Supreme Court Decision Concerning the U.S. Department of Education

Publication Number 120 July 21, 2025

SUPREME COURT DECISION CONCERNING THE U.S. DEPARTMENT OF EDUCATION

The Supreme Court released a decision that permits the U.S. Department of Education (USDE) to implement its proposed reduction-in-force. This decision will allow the Trump Administration to lay off nearly half of the USDE staff. There is concern that the USDE will not have enough employees remaining to perform its statutory duties. The Office of Postsecondary Education, which oversees higher education and accreditation policy within the USDE, will remain staffed.

U.S. Secretary of Education Linda McMahon released the following statement in response to the Supreme Court’s decision.

“Today, the Supreme Court again confirmed the obvious: the President of the United States, as the head of the Executive Branch, has the ultimate authority to make decisions about staffing levels, administrative organization, and day-to-day operations of federal agencies.”

U.S. DEPARTMENT OF EDUCATION COMPLAINT TO ACCREDITORS

The U.S. Department of Education (USDE) referred a complaint to the accrediting organizations of Columbia University and Harvard University, alleging that these two institutions do not meet Title VI requirements therefore do not meet accrediting standards. This approach provides the USDE with two opportunities to take action that impact both Columbia and Harvard; one, because the USDE is complaining to their accreditors it can be inferred that both institutions meet the requirements of the program participation agreement, the USDE would have used that as a method to limit their acceptance of federal student aid. Two, if the accreditor fails to provide the response the USDE is seeking, when the accreditors do appear before the USDE for recognition, the USDE can act at that point, potentially limiting the accreditor’s recognition. This is highly unusual.

PROPOSED LEGISLATION

The House of Representatives marked up two bills, which is to say that they reviewed two bills focused on higher education accreditation.

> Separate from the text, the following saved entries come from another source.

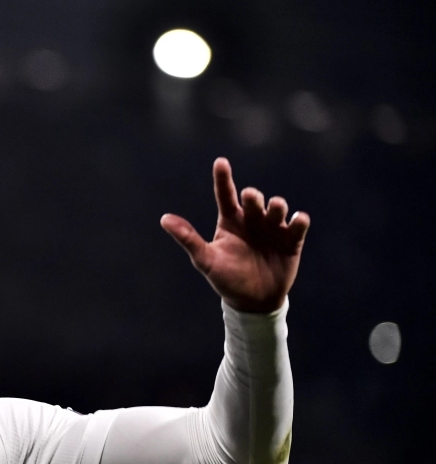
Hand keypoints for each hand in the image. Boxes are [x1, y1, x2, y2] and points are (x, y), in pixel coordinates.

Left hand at [160, 158, 309, 312]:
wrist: (252, 301)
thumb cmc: (226, 278)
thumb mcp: (205, 260)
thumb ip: (188, 239)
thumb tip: (164, 219)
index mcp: (230, 221)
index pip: (225, 194)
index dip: (223, 178)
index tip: (220, 162)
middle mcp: (252, 220)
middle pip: (254, 199)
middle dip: (254, 196)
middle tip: (250, 197)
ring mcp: (273, 228)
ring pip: (277, 207)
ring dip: (277, 205)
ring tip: (274, 209)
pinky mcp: (292, 240)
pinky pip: (298, 225)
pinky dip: (299, 219)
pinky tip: (298, 219)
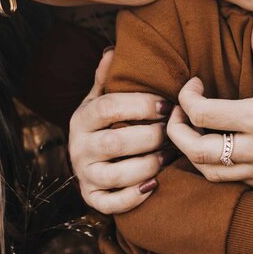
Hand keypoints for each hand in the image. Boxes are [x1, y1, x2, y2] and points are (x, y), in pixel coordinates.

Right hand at [68, 50, 173, 213]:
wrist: (84, 160)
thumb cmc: (103, 124)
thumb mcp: (99, 99)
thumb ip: (106, 78)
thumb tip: (113, 49)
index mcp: (82, 118)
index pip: (108, 108)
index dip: (139, 105)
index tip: (167, 104)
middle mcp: (79, 147)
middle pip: (114, 142)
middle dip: (149, 137)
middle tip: (173, 133)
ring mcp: (84, 174)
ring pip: (115, 174)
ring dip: (147, 165)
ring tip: (168, 157)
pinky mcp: (92, 198)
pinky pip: (110, 203)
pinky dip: (133, 197)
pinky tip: (155, 185)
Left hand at [167, 68, 252, 187]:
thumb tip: (246, 57)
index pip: (203, 114)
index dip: (186, 98)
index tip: (193, 87)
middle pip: (196, 150)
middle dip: (176, 131)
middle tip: (178, 114)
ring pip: (210, 172)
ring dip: (193, 153)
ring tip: (193, 133)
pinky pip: (233, 180)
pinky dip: (217, 166)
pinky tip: (220, 147)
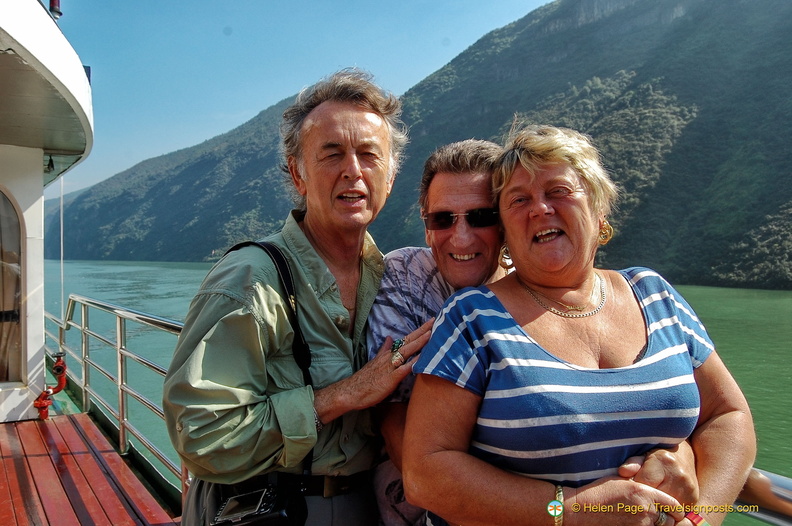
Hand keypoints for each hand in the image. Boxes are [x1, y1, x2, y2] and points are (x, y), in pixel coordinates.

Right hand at [313, 319, 432, 422]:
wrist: (351, 391)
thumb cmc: (365, 379)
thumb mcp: (375, 361)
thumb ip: (384, 349)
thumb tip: (390, 338)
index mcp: (388, 353)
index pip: (406, 339)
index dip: (419, 331)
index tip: (430, 322)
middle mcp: (390, 357)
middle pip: (408, 342)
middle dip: (422, 332)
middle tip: (434, 321)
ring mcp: (390, 367)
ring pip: (406, 352)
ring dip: (419, 343)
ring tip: (431, 335)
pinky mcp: (390, 379)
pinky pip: (403, 370)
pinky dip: (412, 364)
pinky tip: (421, 360)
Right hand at [569, 477, 684, 525]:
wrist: (580, 509)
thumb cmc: (599, 492)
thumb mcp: (622, 481)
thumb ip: (643, 486)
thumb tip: (656, 490)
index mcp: (645, 493)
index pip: (675, 506)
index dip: (674, 509)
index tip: (670, 510)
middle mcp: (646, 510)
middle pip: (671, 521)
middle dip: (666, 520)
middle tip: (657, 518)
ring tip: (642, 521)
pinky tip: (633, 524)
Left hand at [618, 442, 698, 503]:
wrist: (683, 459)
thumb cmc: (657, 458)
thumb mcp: (643, 456)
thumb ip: (632, 463)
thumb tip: (623, 472)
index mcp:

  • HR 2516, which prohibits accreditors from requiring compliance with social justice issues, specifically around DEI. The bill passed in the committee on a party-line vote.
  • HR 4054, The Accreditation Choice and Innovation Act, would allow states to become accreditors. It would prohibit any employee of, or person connected to, an institution accredited by the accrediting organization from serving the accrediting commission that accredits the institution being accredited. It would measure student success on a financial model (income vs cost of the program). It requires common terminology among accreditors, which has been attempted in the past, and the bill would provide a religious provision that is heavily weighted against the accreditor and the USDE. The accreditor would have the burden to prove that they did not remove accreditation because of the institution’s religious mission, and the USDE is required to assume that the institution is correct in its statement that accreditation was removed because of the religious mission. These are among the reasons not to support this bill.

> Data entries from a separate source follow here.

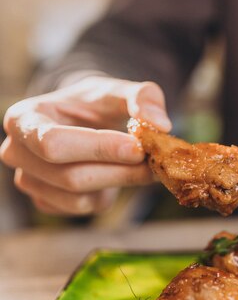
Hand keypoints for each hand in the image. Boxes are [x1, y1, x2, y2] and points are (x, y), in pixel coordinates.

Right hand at [0, 76, 171, 215]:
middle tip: (152, 161)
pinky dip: (108, 195)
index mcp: (23, 119)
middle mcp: (17, 153)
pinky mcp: (46, 202)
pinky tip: (115, 174)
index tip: (137, 147)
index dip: (98, 148)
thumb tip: (159, 124)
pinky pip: (83, 209)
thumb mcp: (118, 90)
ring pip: (79, 198)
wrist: (84, 121)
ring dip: (118, 183)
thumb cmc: (94, 104)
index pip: (53, 143)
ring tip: (140, 165)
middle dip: (117, 171)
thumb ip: (143, 97)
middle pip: (70, 177)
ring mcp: (28, 181)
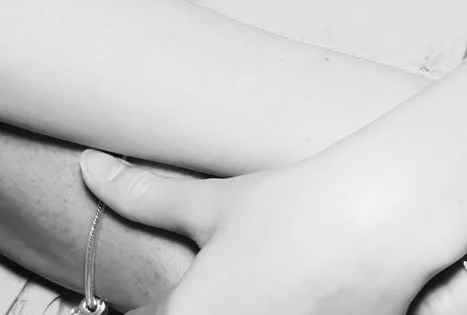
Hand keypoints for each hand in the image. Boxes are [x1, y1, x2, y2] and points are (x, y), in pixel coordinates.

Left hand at [81, 146, 432, 314]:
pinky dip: (278, 314)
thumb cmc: (291, 209)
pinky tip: (293, 294)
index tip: (149, 296)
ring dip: (239, 309)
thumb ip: (145, 197)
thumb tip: (89, 167)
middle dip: (198, 305)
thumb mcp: (211, 203)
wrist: (377, 222)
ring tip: (265, 281)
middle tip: (224, 278)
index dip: (140, 309)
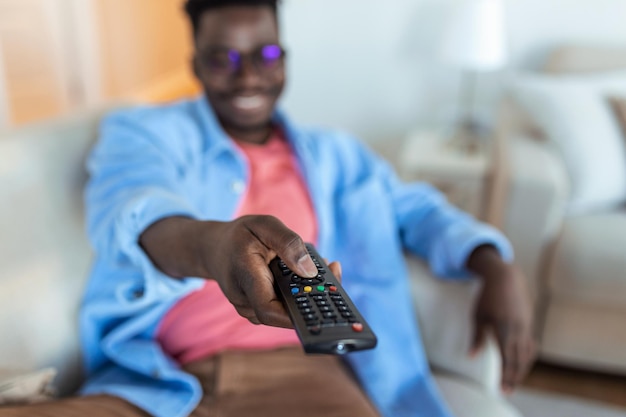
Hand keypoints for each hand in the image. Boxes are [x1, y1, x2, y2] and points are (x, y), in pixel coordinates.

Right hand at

CHEA is supportive of several provisions in the bill. CHEA has suggested: (1) Public disclosure of the reasons for accreditation decisions, (2) That no permission is required from the Secretary of Education for an institution to change accreditors, provided the institution is not currently under sanction, (3) That dual accreditation be permitted, and, (4) That the Transfer of Credit is not denied solely based on the accreditation of the sending institution.
These are provisions that CHEA will continue to support, even though CHEA cannot support the bill in its current form.

NEW ACCREDITOR

Six states; Florida, Texas, South Carolina, North Carolina, Tennessee, and Georgia, have announced plans to create an accreditor called the Commission for Public Higher Education for their public institutions. Typically, it takes a number of years for an accreditor to be recognized by the USDE. The Trump Executive Order concerning accreditation directs the USDE to develop an accelerated approval process for new accreditors. It is currently unknown how the USDE will implement the executive order and the timeline it will take for these six states to develop the accreditor, hire staff, set their standards, and then complete the review process for several institutions. All these steps must be successfully completed before the new accreditor can apply for recognition. This is why CHEA recognition is especially important.

NATIONAL ADVISORY COMMITTEE ON INSTITUTIONAL QUALITY AND INTEGRITY

The summer National Advisory Committee on Institutional Quality and Integrity (NACIQI) meeting has been moved from July to October 2025. This will allow the USDE to appoint new members to the committee as the current USDE members’ terms will have expired. This will change the ideological balance on NACIQI. The public could see some differences in how the NACIQI reviews accrediting organizations for recognition in the future.